El profundo odio clasista y racial, y la subestimación ideológica que la revolución venezolana concita entre “los unos y los otros” (¿Chávez es militar, no?), no empezó hace 15 años, cuando los bolivarianos plantearon la urgente necesidad de impulsar la modernidad liberando sociedades y países, en lugar de capitales y mercados.

Ese tipo de odio viene de lejos, se incubó en cuatro momentos de nuestra historia común y aún es causa de sudor en los espinazos del bestiario político continental: la sublevación de Tupac Amaru en el Tahuantinsuyu (1780), el levantamiento de los comuneros en Colombia (1781), la revolución negra en Haití (1791-1804), el movimiento insurgente del cura Miguel Hidalgo en México (1810).

Avisadas de que las cosas del poder colonial se pudrían sin remedio (e inconfesablemente inquietas por los alcances sociales de la revolución haitiana), aparecieron en distintas ciudades de América jóvenes ilustrados que organizaron juntas emancipadoras que le juraron lealtad al rey Fernando VII, depuesto por la invasión de Napoleón a España.

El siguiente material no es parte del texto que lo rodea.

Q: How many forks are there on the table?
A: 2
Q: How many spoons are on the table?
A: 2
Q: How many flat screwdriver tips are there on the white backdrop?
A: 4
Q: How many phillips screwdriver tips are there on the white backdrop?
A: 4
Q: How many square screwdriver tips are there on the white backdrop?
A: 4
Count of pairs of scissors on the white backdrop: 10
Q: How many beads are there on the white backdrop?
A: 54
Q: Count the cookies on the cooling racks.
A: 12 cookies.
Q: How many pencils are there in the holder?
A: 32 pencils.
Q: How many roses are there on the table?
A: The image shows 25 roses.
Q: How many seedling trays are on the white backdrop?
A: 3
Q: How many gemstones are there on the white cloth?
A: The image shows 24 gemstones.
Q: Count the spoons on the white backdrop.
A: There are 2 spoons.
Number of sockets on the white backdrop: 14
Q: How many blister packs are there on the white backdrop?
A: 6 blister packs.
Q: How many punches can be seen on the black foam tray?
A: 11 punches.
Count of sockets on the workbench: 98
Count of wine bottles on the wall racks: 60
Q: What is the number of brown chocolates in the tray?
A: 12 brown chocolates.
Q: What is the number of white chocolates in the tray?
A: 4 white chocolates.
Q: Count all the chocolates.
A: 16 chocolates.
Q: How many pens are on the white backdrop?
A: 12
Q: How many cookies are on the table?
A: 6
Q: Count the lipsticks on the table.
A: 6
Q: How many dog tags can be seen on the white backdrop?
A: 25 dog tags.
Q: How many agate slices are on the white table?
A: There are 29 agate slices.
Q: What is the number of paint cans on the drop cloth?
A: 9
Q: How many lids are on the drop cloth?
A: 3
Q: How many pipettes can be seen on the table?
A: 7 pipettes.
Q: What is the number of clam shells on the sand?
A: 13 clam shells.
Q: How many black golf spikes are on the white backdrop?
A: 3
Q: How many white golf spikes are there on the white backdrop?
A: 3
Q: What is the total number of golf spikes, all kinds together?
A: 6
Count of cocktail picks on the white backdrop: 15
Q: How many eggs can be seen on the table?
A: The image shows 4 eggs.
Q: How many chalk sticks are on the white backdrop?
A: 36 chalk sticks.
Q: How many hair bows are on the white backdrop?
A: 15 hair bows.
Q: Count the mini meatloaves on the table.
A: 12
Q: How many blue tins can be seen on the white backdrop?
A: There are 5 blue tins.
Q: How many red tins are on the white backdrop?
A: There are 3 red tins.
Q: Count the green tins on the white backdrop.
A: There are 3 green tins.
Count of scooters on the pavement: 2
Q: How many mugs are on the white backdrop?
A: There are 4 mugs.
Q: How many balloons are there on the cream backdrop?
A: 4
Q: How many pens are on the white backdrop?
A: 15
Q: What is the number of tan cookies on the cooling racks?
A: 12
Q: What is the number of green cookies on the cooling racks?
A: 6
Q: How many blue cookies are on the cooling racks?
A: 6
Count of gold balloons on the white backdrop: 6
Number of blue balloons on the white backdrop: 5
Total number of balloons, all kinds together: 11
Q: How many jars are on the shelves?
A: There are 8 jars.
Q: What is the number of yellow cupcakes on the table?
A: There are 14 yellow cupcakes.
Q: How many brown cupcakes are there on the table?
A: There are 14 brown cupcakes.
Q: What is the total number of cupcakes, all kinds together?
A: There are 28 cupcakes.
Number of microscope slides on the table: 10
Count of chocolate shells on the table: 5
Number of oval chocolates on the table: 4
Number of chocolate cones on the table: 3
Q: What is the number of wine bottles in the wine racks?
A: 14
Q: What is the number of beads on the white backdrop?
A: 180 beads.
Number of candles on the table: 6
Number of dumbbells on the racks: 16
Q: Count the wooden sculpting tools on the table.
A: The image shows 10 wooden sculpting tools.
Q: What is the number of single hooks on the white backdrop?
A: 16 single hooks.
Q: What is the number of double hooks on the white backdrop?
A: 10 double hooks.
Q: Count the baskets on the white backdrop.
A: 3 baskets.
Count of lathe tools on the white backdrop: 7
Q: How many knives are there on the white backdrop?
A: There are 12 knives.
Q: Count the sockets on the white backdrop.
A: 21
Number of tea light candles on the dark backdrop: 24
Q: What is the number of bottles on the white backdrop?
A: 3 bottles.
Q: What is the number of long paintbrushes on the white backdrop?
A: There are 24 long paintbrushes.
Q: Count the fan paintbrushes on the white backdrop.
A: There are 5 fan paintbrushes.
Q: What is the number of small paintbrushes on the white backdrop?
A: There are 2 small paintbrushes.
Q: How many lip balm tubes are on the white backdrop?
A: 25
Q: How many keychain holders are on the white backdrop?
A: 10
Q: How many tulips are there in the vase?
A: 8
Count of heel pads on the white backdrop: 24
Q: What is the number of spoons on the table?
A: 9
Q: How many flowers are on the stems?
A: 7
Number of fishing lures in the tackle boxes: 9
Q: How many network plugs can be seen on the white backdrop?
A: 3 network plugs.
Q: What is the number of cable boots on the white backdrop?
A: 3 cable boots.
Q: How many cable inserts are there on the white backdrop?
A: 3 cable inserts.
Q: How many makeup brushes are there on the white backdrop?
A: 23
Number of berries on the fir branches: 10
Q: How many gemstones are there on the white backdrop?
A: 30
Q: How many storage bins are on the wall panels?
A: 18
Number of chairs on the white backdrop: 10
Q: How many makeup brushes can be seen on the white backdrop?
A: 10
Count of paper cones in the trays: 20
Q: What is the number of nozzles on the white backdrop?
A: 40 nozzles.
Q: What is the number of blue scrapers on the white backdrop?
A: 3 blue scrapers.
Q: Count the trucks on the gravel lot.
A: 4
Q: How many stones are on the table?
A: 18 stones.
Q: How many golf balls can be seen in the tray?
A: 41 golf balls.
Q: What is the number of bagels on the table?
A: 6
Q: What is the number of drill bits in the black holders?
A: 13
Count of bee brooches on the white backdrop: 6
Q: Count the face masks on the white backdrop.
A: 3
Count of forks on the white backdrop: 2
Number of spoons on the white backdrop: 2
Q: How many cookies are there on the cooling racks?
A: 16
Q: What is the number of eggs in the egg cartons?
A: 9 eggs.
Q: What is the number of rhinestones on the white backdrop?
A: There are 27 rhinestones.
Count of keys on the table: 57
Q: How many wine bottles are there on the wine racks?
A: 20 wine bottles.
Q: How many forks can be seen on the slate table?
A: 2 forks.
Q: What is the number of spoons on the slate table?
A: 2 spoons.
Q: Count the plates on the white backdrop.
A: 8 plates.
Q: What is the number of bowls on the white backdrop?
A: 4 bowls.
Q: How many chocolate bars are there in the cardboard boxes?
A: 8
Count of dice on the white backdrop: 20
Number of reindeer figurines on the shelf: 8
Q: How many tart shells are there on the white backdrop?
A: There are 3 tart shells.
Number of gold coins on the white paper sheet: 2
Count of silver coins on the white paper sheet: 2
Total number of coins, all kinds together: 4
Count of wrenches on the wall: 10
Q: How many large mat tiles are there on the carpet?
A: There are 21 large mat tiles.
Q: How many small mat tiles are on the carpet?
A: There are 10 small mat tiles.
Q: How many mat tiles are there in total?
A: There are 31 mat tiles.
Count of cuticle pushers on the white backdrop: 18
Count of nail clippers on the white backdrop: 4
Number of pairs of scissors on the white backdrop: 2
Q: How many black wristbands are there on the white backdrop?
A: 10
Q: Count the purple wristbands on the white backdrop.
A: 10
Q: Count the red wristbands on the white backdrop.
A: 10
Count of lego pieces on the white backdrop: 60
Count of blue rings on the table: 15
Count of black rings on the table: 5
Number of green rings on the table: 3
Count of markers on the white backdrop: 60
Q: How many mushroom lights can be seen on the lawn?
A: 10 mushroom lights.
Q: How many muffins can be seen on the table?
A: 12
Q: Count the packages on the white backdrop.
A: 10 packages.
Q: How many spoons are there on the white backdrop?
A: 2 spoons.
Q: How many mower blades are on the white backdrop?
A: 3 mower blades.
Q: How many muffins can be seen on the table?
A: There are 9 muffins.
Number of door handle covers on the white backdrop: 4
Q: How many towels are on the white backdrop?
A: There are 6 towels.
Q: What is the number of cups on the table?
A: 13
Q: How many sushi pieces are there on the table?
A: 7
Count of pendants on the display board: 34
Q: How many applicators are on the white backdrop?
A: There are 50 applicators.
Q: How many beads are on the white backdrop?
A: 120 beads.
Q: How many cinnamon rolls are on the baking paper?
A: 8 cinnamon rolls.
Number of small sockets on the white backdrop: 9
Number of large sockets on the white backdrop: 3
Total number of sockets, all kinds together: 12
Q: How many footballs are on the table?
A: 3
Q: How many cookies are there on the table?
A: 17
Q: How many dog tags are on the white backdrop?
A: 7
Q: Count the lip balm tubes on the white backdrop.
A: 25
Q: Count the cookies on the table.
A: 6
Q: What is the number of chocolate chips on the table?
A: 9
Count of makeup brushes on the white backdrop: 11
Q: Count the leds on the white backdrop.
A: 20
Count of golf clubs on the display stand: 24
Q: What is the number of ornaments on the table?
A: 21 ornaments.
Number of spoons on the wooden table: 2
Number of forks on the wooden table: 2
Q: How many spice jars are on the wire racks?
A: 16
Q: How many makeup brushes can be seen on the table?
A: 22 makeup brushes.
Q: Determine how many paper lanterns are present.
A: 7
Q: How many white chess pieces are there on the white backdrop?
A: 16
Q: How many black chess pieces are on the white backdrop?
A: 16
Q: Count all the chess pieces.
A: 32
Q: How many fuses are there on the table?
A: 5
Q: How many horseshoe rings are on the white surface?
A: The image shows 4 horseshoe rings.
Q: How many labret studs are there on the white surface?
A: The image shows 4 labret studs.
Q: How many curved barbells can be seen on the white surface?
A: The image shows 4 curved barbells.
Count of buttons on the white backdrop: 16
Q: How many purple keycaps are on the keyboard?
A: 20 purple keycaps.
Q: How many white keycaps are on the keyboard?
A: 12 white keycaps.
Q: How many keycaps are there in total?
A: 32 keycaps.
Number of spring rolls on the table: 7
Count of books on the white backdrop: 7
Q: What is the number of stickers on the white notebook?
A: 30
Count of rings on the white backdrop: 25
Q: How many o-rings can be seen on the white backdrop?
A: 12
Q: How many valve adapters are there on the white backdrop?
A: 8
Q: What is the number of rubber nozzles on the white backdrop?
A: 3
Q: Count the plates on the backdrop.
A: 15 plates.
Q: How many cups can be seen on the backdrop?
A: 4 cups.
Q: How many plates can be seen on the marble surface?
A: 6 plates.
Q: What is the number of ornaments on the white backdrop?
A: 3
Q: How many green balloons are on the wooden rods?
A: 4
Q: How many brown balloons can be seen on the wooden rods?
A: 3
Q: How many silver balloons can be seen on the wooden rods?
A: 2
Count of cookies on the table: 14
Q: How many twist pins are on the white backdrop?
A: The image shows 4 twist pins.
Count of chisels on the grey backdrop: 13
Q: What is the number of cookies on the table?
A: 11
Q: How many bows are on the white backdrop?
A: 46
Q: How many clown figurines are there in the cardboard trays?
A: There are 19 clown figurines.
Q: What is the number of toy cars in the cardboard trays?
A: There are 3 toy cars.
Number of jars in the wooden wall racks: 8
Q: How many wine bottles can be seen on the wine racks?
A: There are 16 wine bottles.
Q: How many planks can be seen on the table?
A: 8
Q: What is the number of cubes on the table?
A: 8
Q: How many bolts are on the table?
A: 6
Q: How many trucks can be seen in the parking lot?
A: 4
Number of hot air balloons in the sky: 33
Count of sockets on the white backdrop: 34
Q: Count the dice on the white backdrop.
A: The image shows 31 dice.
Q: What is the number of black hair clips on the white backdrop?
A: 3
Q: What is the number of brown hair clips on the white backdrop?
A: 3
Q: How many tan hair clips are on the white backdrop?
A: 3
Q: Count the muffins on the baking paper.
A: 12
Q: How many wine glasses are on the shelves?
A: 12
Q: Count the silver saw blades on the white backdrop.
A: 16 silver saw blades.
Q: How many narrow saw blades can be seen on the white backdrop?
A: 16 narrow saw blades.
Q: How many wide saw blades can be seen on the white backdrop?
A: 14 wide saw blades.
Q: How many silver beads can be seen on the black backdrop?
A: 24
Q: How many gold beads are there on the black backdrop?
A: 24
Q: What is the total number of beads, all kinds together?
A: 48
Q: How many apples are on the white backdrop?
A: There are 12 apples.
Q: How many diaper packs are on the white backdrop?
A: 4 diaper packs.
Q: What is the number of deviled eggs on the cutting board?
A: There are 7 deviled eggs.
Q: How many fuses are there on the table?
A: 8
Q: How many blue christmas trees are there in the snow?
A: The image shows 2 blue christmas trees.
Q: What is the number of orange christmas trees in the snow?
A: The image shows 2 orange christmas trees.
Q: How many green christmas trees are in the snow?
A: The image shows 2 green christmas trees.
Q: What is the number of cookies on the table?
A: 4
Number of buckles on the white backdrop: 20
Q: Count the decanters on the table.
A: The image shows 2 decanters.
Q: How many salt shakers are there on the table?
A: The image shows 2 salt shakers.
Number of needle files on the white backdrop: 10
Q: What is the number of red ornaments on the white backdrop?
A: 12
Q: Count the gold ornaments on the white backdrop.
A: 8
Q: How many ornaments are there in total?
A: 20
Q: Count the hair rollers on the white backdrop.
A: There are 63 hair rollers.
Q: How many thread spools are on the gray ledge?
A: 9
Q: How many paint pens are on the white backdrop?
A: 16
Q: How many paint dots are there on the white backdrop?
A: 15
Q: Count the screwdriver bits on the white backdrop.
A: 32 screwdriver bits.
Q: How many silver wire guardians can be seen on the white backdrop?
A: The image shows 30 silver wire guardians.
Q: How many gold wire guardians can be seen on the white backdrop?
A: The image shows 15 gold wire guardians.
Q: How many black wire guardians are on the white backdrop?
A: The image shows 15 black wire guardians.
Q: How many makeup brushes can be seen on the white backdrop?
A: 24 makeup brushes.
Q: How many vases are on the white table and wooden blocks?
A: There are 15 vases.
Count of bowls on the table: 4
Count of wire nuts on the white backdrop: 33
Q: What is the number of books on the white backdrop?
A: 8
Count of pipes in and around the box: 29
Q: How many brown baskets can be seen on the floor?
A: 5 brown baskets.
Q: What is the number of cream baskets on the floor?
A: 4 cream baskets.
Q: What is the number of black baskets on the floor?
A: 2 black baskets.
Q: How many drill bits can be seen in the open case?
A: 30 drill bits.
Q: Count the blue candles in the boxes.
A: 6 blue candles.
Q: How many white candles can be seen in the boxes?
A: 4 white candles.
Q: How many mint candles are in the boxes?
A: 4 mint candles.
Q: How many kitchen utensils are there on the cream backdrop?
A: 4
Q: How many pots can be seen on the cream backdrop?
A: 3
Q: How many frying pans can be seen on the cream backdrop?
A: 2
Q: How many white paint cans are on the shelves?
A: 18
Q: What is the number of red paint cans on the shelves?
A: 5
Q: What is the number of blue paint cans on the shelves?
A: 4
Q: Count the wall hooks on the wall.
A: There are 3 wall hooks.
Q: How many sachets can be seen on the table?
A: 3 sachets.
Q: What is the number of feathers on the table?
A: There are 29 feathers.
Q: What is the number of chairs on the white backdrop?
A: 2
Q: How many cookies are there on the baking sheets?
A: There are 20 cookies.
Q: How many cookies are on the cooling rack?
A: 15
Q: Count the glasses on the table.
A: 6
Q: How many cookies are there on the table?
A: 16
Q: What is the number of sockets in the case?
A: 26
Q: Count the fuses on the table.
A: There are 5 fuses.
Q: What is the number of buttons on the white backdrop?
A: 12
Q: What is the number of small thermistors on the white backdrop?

Concedámosle, concedámosnos, el beneficio de la duda: si “nacionalismos” como el bolivariano nos están devolviendo a la frustrados momentos de nuestra historia… ¿el neoliberalismo nos proyectó al “futuro”, o en devolvernos a las excitantes aventuras de la piratería y el saqueo colonial?

Cuando se excluye el papel del nacionalismo popular insurgente; cuando se niega el papel del Estado juzgándolo por las clases que lo desnaturalizan, cuando se omite o da por muerto al imperialismo (y en particular al imperialismo yanqui), sólo resta llorar de emoción ante la tumba del hipernacionalista almirante Nelson en Trafalgar Square (¡qué bien que la hizo!), o encender los cirios que nos iluminarán en el otro mundo posible.